▶ **Instructions for the task**: Output every line of the entries from the line containing "introducing students to" through the last, exactly, with no other content.

(Stored data entries)

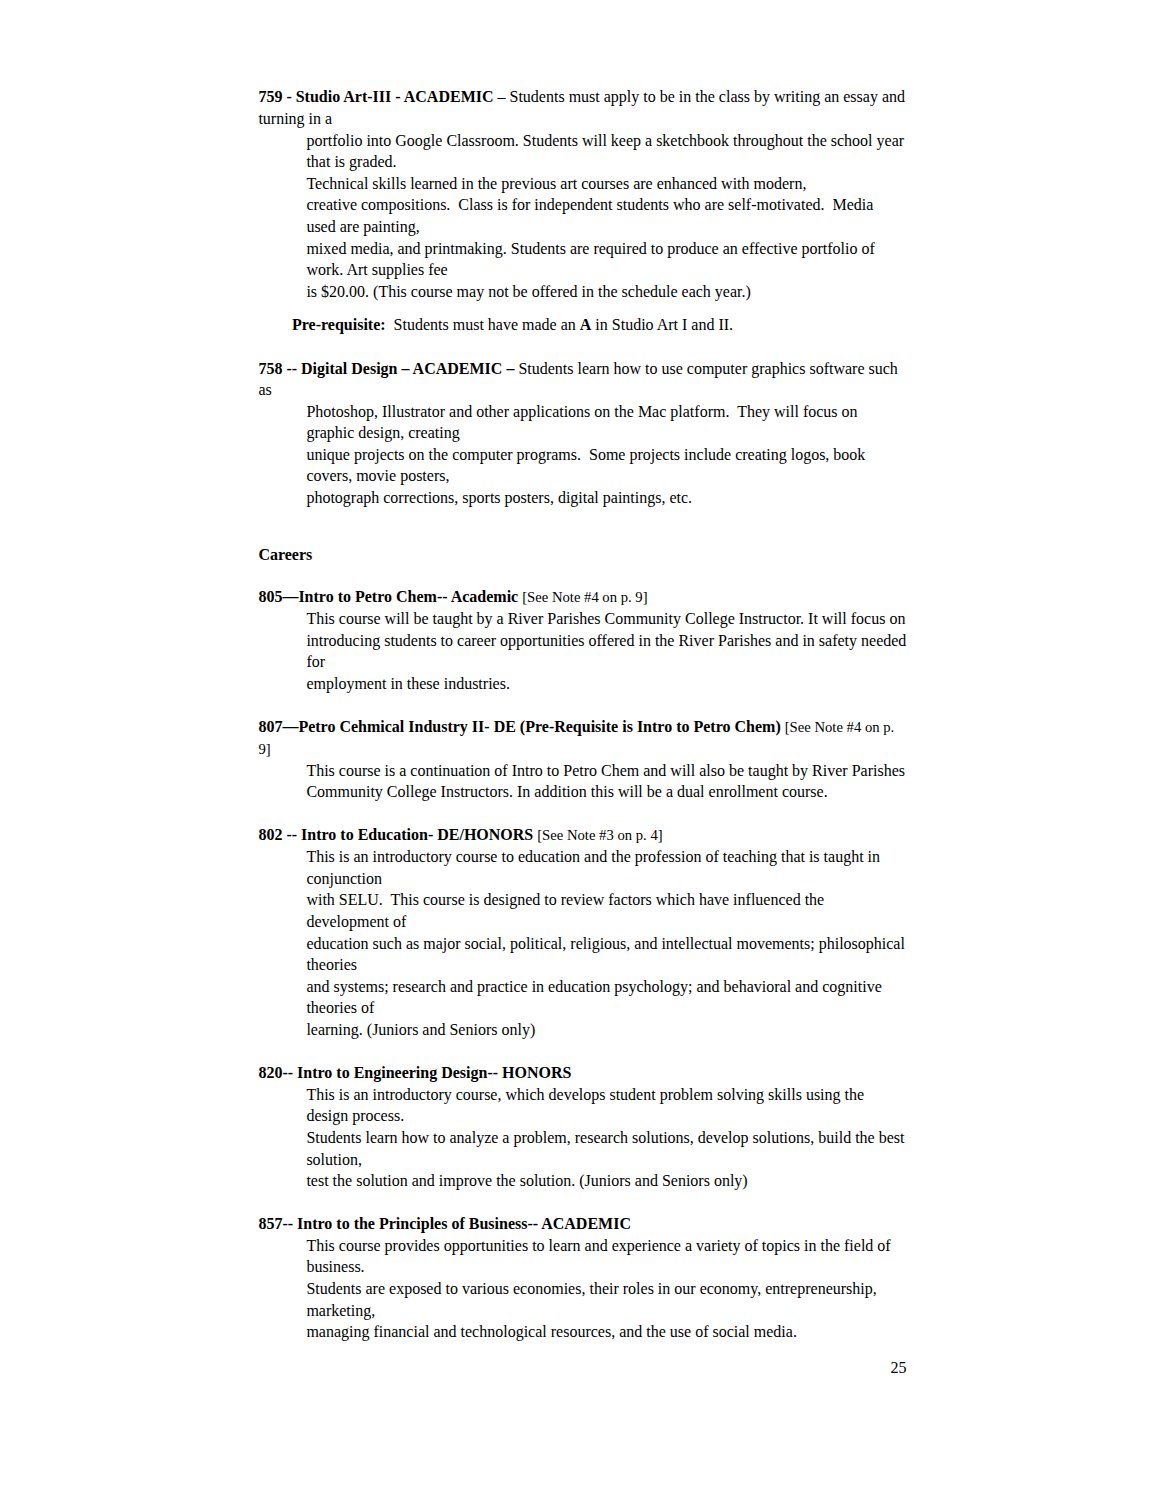759 - Studio Art-III - ACADEMIC – Students must apply to be in the class by writing an essay and turning in a
portfolio into Google Classroom. Students will keep a sketchbook throughout the school year that is graded.
Technical skills learned in the previous art courses are enhanced with modern,
creative compositions. Class is for independent students who are self-motivated. Media used are painting,
mixed media, and printmaking. Students are required to produce an effective portfolio of work. Art supplies fee
is $20.00. (This course may not be offered in the schedule each year.)
Pre-requisite: Students must have made an A in Studio Art I and II.
758 -- Digital Design – ACADEMIC – Students learn how to use computer graphics software such as
Photoshop, Illustrator and other applications on the Mac platform. They will focus on graphic design, creating
unique projects on the computer programs. Some projects include creating logos, book covers, movie posters,
photograph corrections, sports posters, digital paintings, etc.
Careers
805—Intro to Petro Chem-- Academic [See Note #4 on p. 9]
This course will be taught by a River Parishes Community College Instructor. It will focus on
introducing students to career opportunities offered in the River Parishes and in safety needed for
employment in these industries.
807—Petro Cehmical Industry II- DE (Pre-Requisite is Intro to Petro Chem) [See Note #4 on p. 9]
This course is a continuation of Intro to Petro Chem and will also be taught by River Parishes
Community College Instructors. In addition this will be a dual enrollment course.
802 -- Intro to Education- DE/HONORS [See Note #3 on p. 4]
This is an introductory course to education and the profession of teaching that is taught in conjunction
with SELU. This course is designed to review factors which have influenced the development of
education such as major social, political, religious, and intellectual movements; philosophical theories
and systems; research and practice in education psychology; and behavioral and cognitive theories of
learning. (Juniors and Seniors only)
820-- Intro to Engineering Design-- HONORS
This is an introductory course, which develops student problem solving skills using the design process.
Students learn how to analyze a problem, research solutions, develop solutions, build the best solution,
test the solution and improve the solution. (Juniors and Seniors only)
857-- Intro to the Principles of Business-- ACADEMIC
This course provides opportunities to learn and experience a variety of topics in the field of business.
Students are exposed to various economies, their roles in our economy, entrepreneurship, marketing,
managing financial and technological resources, and the use of social media.
25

▶ **Written response**:
introducing students to career opportunities offered in the River Parishes and in safety needed for
employment in these industries.
807—Petro Cehmical Industry II- DE (Pre-Requisite is Intro to Petro Chem) [See Note #4 on p. 9]
This course is a continuation of Intro to Petro Chem and will also be taught by River Parishes
Community College Instructors. In addition this will be a dual enrollment course.
802 -- Intro to Education- DE/HONORS [See Note #3 on p. 4]
This is an introductory course to education and the profession of teaching that is taught in conjunction
with SELU. This course is designed to review factors which have influenced the development of
education such as major social, political, religious, and intellectual movements; philosophical theories
and systems; research and practice in education psychology; and behavioral and cognitive theories of
learning. (Juniors and Seniors only)
820-- Intro to Engineering Design-- HONORS
This is an introductory course, which develops student problem solving skills using the design process.
Students learn how to analyze a problem, research solutions, develop solutions, build the best solution,
test the solution and improve the solution. (Juniors and Seniors only)
857-- Intro to the Principles of Business-- ACADEMIC
This course provides opportunities to learn and experience a variety of topics in the field of business.
Students are exposed to various economies, their roles in our economy, entrepreneurship, marketing,
managing financial and technological resources, and the use of social media.
25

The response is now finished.